What is the principle of Spark assignment?

2025-07-12 Update From: SLTechnology News&Howtos shulou NAV: SLTechnology News&Howtos > Database >

Shulou(Shulou.com)05/31 Report--

This article introduces you to the principle of Spark homework, the content is very detailed, interested friends can refer to it, I hope it can help you.

What is the Spark operating principle?

The YARN cluster manager will launch a certain number of Executive processes on each worker node based on the resource parameters we set for the Spark job, each Executive process occupying a certain amount of memory and CPU core.

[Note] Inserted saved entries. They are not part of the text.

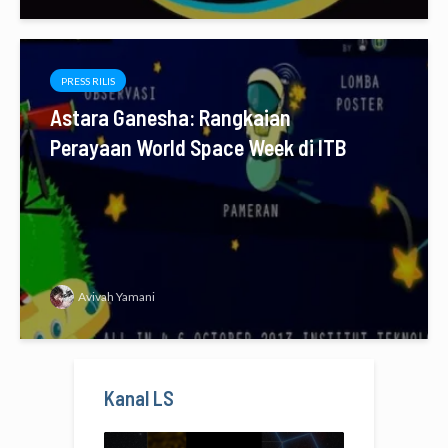
PRESS RILIS
Astara Ganesha: Rangkaian
Perayaan World Space Week di ITB
Avivah Yamani
Kanal LS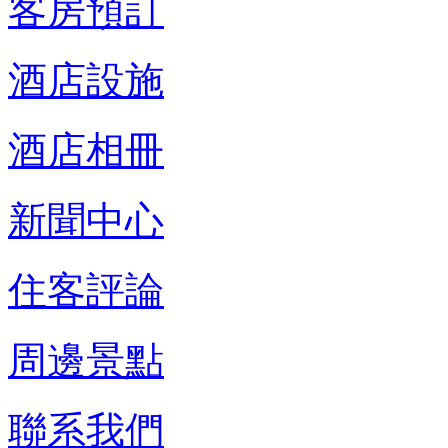
客房預訂
酒店設施
酒店相冊
新聞中心
住客評論
周邊景點
聯系我們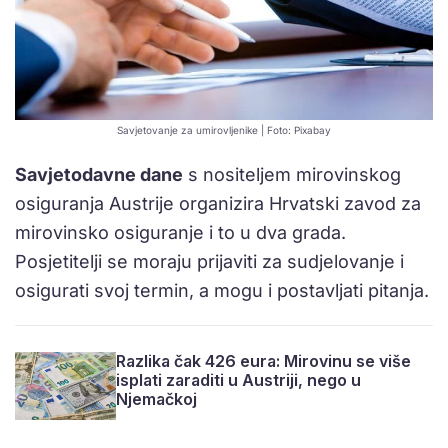
Savjetovanje za umirovljenike | Foto: Pixabay
Savjetodavne dane
s nositeljem mirovinskog
osiguranja Austrije organizira Hrvatski zavod za
mirovinsko osiguranje i to u dva grada.
Posjetitelji se moraju prijaviti za sudjelovanje i
osigurati svoj termin, a mogu i postavljati pitanja.
Razlika čak 426 eura: Mirovinu se više
isplati zaraditi u Austriji, nego u
Njemačkoj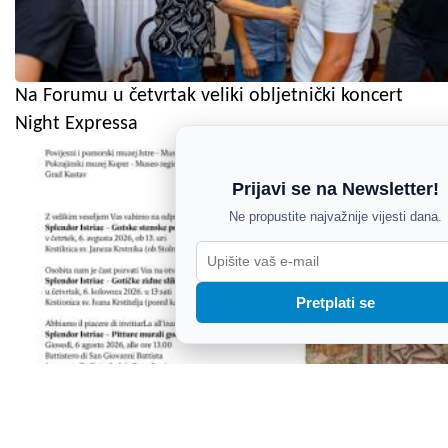
Na Forumu u četvrtak veliki obljetnički koncert
Night Expressa
Prijavi se na Newsletter!
Ne propustite najvažnije vijesti dana.
Pretplati se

After requesting the resources needed to execute the job, the Driver process will start scheduling and executing the job code we wrote.

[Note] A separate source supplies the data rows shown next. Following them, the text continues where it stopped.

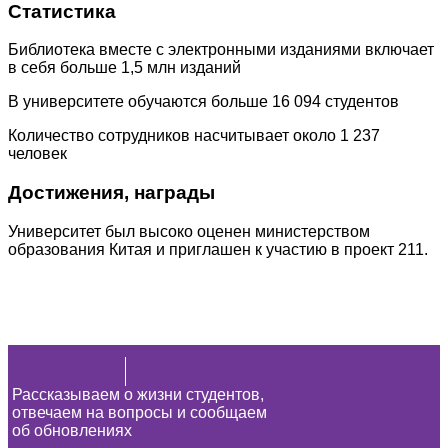
Статистика
Библиотека
вместе
с
электронными
изданиями
включает
в
себя
больше
1
,
5
млн
изданий
В
университете
обучаются
больше
16
094
студентов
Количество
сотрудников
насчитывает
около
1
237
человек
Достижения
,
награды
Университет
был
высоко
оценен
министерством
образования
Китая
и
приглашен
к
участию
в
проект
211
.
Рассказываем о жизни студентов,
отвечаем на вопросы и сообщаем
об обновлениях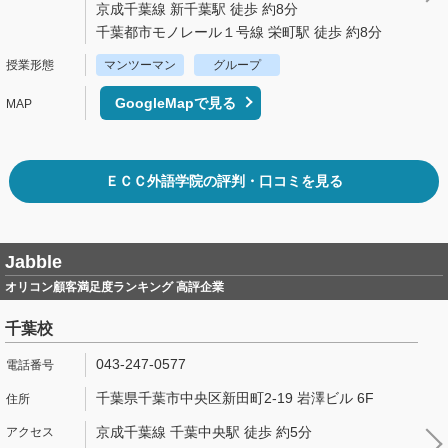
京成千葉線 新千葉駅 徒歩 約8分
千葉都市モノレール１号線 栄町駅 徒歩 約8分
マンツーマン
グループ
GoogleMapで見る
ＥＣＣ外語学院の評判・口コミを見る
Jabble
オリコン顧客満足度ランキング 高評企業
千葉校
043-247-0577
千葉県千葉市中央区新田町2-19 岩澤ビル 6F
京成千葉線 千葉中央駅 徒歩 約5分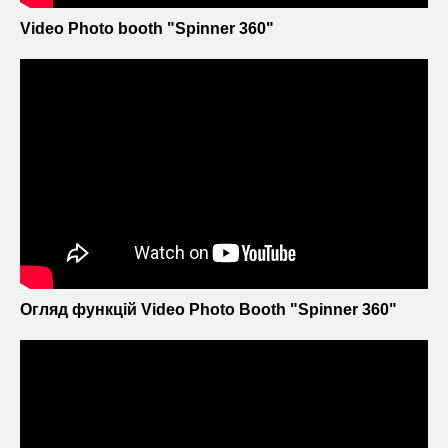
Video Photo booth "Spinner 360"
Огляд функцій Video Photo Booth "Spinner 360"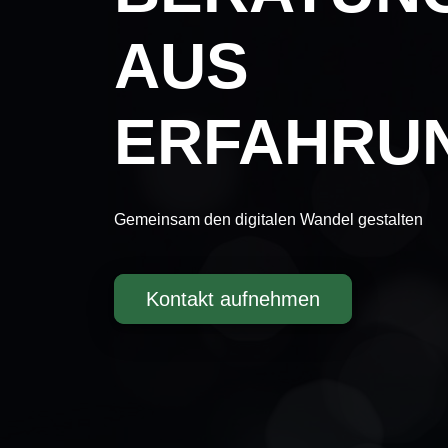
AUS
ERFAHRU
Gemeinsam den digitalen Wandel gestalten
Kontakt aufnehmen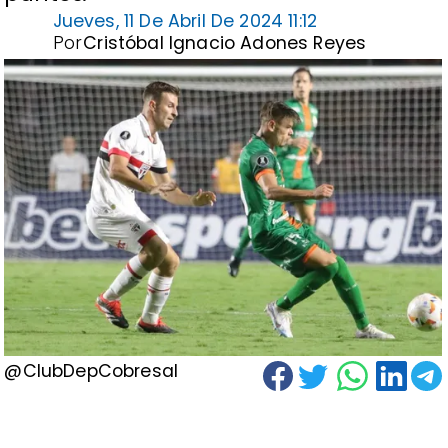
Jueves, 11 De Abril De 2024 11:12
Por
Cristóbal Ignacio Adones Reyes
@ClubDepCobresal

The Driver process splits the Spark job code we write into multiple stages, each stage executes a piece of code, creates a batch of tasks for each stage, and then distributes these tasks to individual Executor processes for execution.

A task is the smallest unit of computation that performs exactly the same computational logic (i.e., a snippet of code we wrote ourselves), except that each task processes different data.

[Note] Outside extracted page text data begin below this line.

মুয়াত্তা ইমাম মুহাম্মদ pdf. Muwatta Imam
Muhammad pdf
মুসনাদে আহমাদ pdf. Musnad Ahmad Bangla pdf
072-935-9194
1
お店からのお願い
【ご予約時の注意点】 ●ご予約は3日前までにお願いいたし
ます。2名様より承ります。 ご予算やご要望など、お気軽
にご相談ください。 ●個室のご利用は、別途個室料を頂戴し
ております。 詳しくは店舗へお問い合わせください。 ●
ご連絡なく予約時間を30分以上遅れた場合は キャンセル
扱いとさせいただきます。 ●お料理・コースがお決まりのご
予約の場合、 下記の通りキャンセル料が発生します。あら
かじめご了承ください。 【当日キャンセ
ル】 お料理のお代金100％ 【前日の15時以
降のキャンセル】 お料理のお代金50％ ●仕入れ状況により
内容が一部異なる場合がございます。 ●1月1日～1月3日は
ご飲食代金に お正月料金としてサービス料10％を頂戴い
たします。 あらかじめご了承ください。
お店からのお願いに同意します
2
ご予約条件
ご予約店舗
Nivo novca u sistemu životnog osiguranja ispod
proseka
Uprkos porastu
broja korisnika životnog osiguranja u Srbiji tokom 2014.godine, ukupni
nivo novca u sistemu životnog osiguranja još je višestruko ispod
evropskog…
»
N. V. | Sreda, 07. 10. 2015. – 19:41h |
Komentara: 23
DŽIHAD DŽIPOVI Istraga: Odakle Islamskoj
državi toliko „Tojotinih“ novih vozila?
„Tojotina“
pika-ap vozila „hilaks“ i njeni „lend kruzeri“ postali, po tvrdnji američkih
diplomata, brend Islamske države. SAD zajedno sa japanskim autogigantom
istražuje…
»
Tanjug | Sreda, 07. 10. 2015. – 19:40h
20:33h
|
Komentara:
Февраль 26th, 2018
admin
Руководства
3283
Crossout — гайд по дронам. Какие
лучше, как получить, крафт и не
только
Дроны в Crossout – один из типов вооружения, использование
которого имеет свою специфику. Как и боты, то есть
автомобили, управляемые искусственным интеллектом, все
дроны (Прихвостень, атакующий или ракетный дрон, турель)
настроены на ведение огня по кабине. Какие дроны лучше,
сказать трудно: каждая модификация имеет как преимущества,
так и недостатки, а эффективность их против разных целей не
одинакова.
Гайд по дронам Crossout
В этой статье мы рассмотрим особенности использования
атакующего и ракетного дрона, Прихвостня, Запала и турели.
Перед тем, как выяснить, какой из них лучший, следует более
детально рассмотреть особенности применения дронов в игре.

After all tasks of a stage have been executed, the intermediate results of the calculation will be written to the local disk file of each node, and then the Driver will schedule the next stage to run.

The input data of the task of the next stage is the intermediate result of the output of the previous stage. And so on and so forth, until we write our own code logic all executed, and calculate all the data, we get the results we want until.

Spark is the division of stages according to shuffle-like operators. If our code executes a shuffle-like operator (such as reduceByKey, join, etc.), then a stage boundary will be drawn at that operator.

It can be roughly understood that the code before the execution of the shuffle operator is divided into one stage, and the code after the execution of the shuffle operator is divided into the next stage.

Therefore, when a stage is first executed, each task of it may pull all the keys that need to be processed by itself from the node where the task of the previous stage is located through the network transmission, and then use our own operator function to perform aggregation operations on all the same keys pulled (such as the function received by the reduceByKey() operator). This process is called shuffle.

When we perform persistence operations such as cache/persist in our code, the data calculated by each task will also be saved to the memory of the Executor process or to the disk file of the node where it is located, depending on the persistence level we choose.

Therefore, the memory of the Executor is mainly divided into three blocks:

The first block is used when task executes code we wrote ourselves, and the default is 20% of the total memory of the Executor;

The second block is to let the task pull the output of the task of the previous stage through the shuffle process, and use it when performing aggregation operations. By default, it also accounts for 20% of the total memory of the Executor.

The third block is used when making RDD persistent, and by default accounts for 60% of the total memory of the Executor.

The execution speed of a task is directly related to the number of CPU cores per Executive process. A CPU core can execute only one thread at a time. The multiple tasks assigned to each Executor process are all multithreaded and run concurrently in the form of one thread per task.

If the number of CPU cores is sufficient and the number of tasks allocated is reasonable, then in general, these task threads can be executed quickly and efficiently.

What is the principle of Spark homework to share here, I hope the above content can be of some help to everyone, you can learn more knowledge. If you think the article is good, you can share it so that more people can see it.

Welcome to subscribe "Shulou Technology Information " to get latest news, interesting things and hot topics in the IT industry, and controls the hottest and latest Internet news, technology news and IT industry trends.

*The comments in the above article only represent the author's personal views and do not represent the views and positions of this website. If you have more insights, please feel free to contribute and share.